Page layout parsing data
[Start of Attachment]
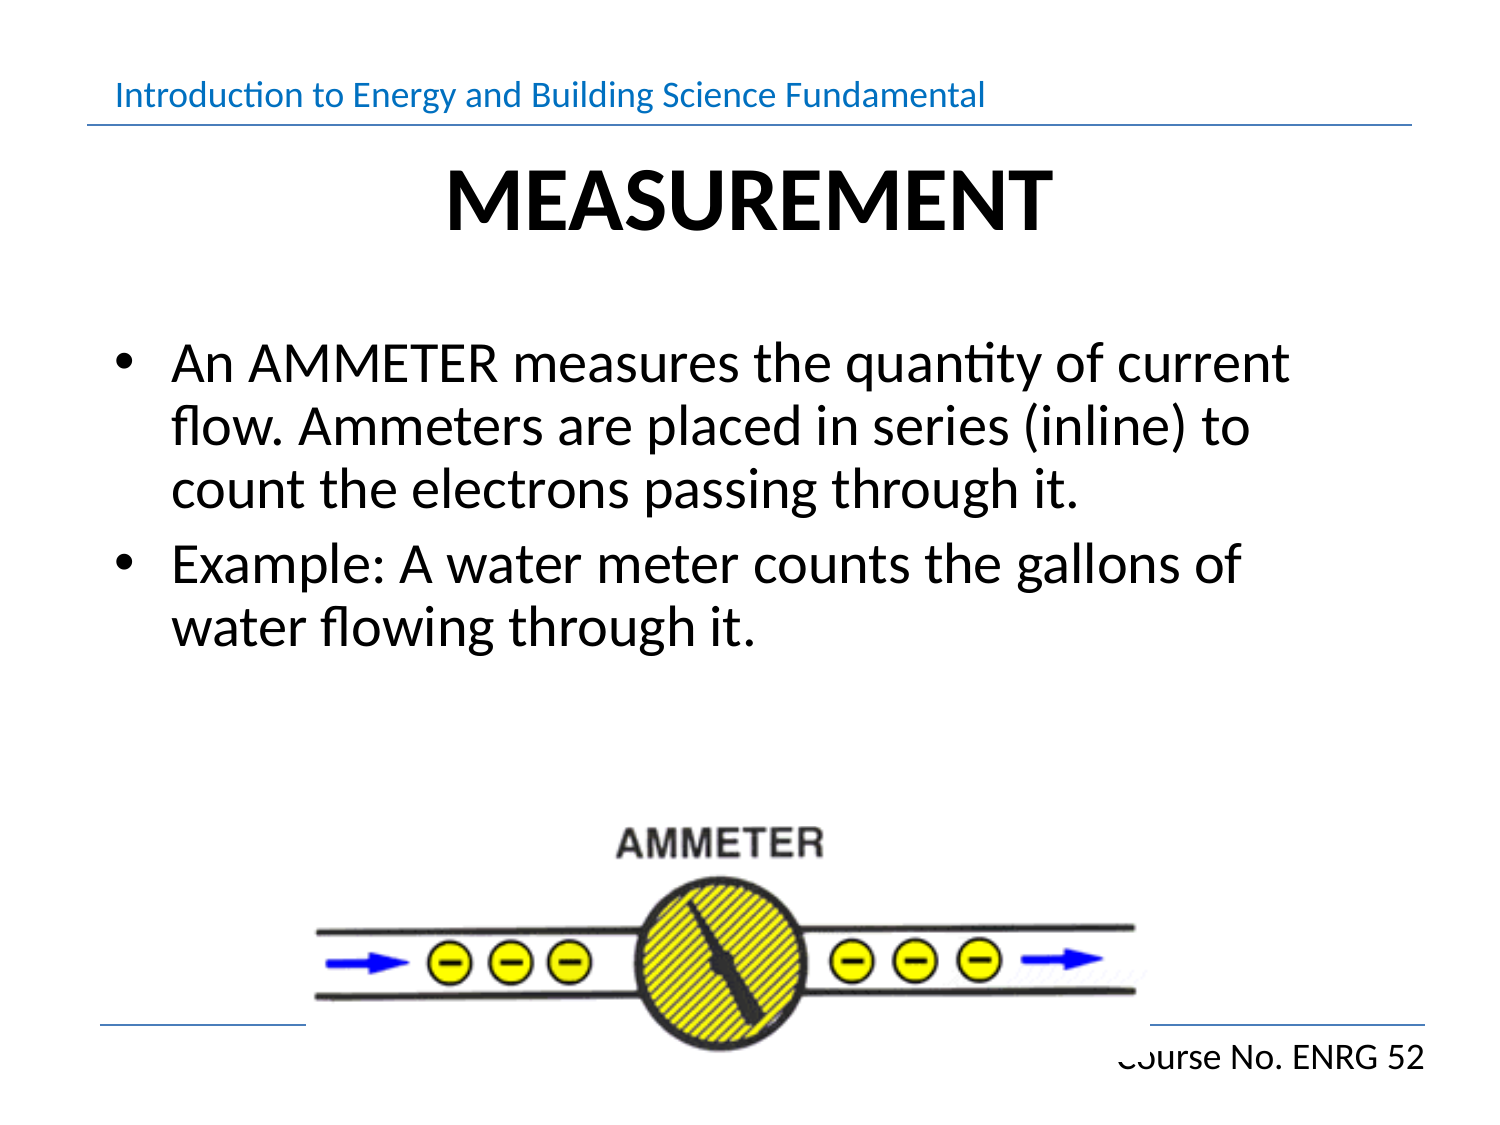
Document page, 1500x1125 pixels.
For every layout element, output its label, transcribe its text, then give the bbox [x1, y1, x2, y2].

title MEASUREMENT [112, 99, 1388, 288]
picture [305, 825, 1151, 1062]
list An AMMETER measures the quantity of current flow. Ammeters are placed in series (inline) to count the electrons passing through it. Example: A water meter counts the gallons of water flowing through it. [99, 324, 1388, 763]
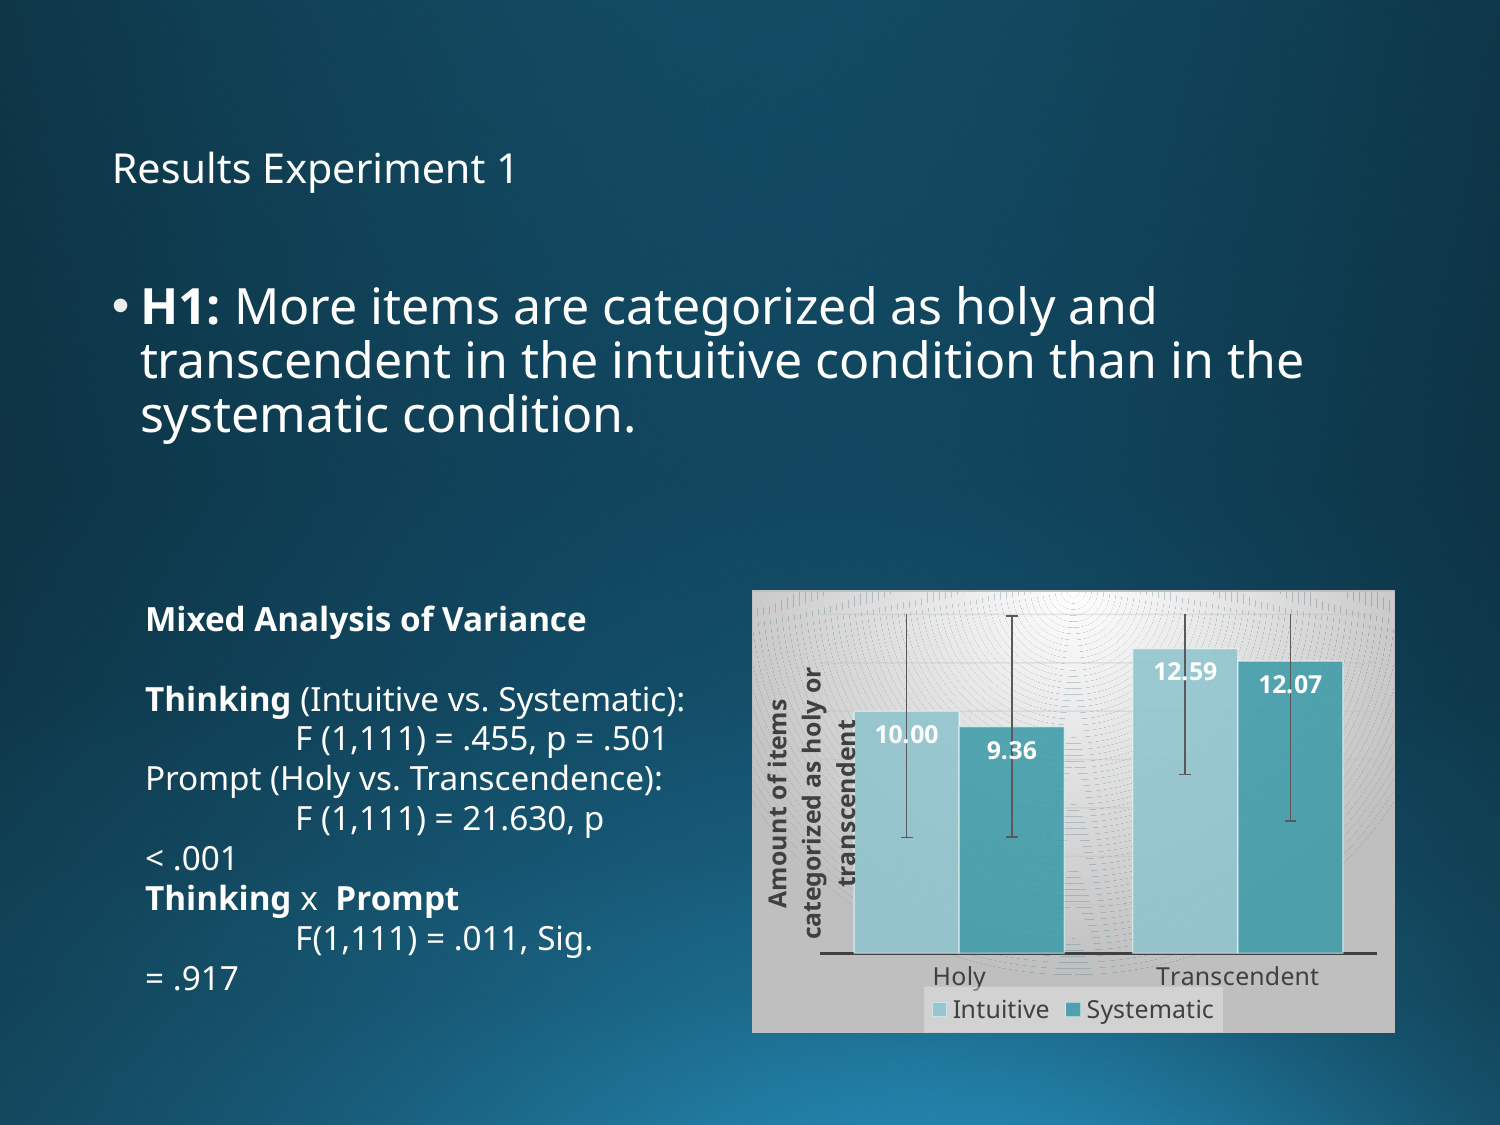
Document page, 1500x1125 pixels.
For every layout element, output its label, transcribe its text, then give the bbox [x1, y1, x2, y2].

text_box Mixed Analysis of Variance Thinking (Intuitive vs. Systematic): F (1,111) = .455, p = .501 Prompt (Holy vs. Transcendence): F (1,111) = 21.630, p < .001 Thinking x Prompt F(1,111) = .011, Sig. = .917 [130, 590, 707, 1106]
picture [0, 0, 1500, 1125]
title Results Experiment 1 [96, 140, 1469, 250]
chart [751, 590, 1396, 1034]
list H1: More items are categorized as holy and transcendent in the intuitive condition than in the systematic condition. [96, 273, 1407, 1009]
[End of Attachment]
TASK STATEMENT: Return each line of the data, keeping its wording exact and omitting pictures.

OUTPUT FOR THIS EXERCISE:
Document page, 1500x1125 pixels.
For every layout element, output its label, transcribe its text, then give the bbox [x1, y1, x2, y2].

title MEASUREMENT [112, 99, 1388, 288]
picture [305, 825, 1151, 1062]
list An AMMETER measures the quantity of current flow. Ammeters are placed in series (inline) to count the electrons passing through it. Example: A water meter counts the gallons of water flowing through it. [99, 324, 1388, 763]
Document page, 1500x1125 pixels.
For every layout element, output its label, transcribe its text, then give the bbox [x1, y1, x2, y2].

text_box Mixed Analysis of Variance Thinking (Intuitive vs. Systematic): F (1,111) = .455, p = .501 Prompt (Holy vs. Transcendence): F (1,111) = 21.630, p < .001 Thinking x Prompt F(1,111) = .011, Sig. = .917 [130, 590, 707, 1106]
picture [0, 0, 1500, 1125]
title Results Experiment 1 [96, 140, 1469, 250]
chart [751, 590, 1396, 1034]
list H1: More items are categorized as holy and transcendent in the intuitive condition than in the systematic condition. [96, 273, 1407, 1009]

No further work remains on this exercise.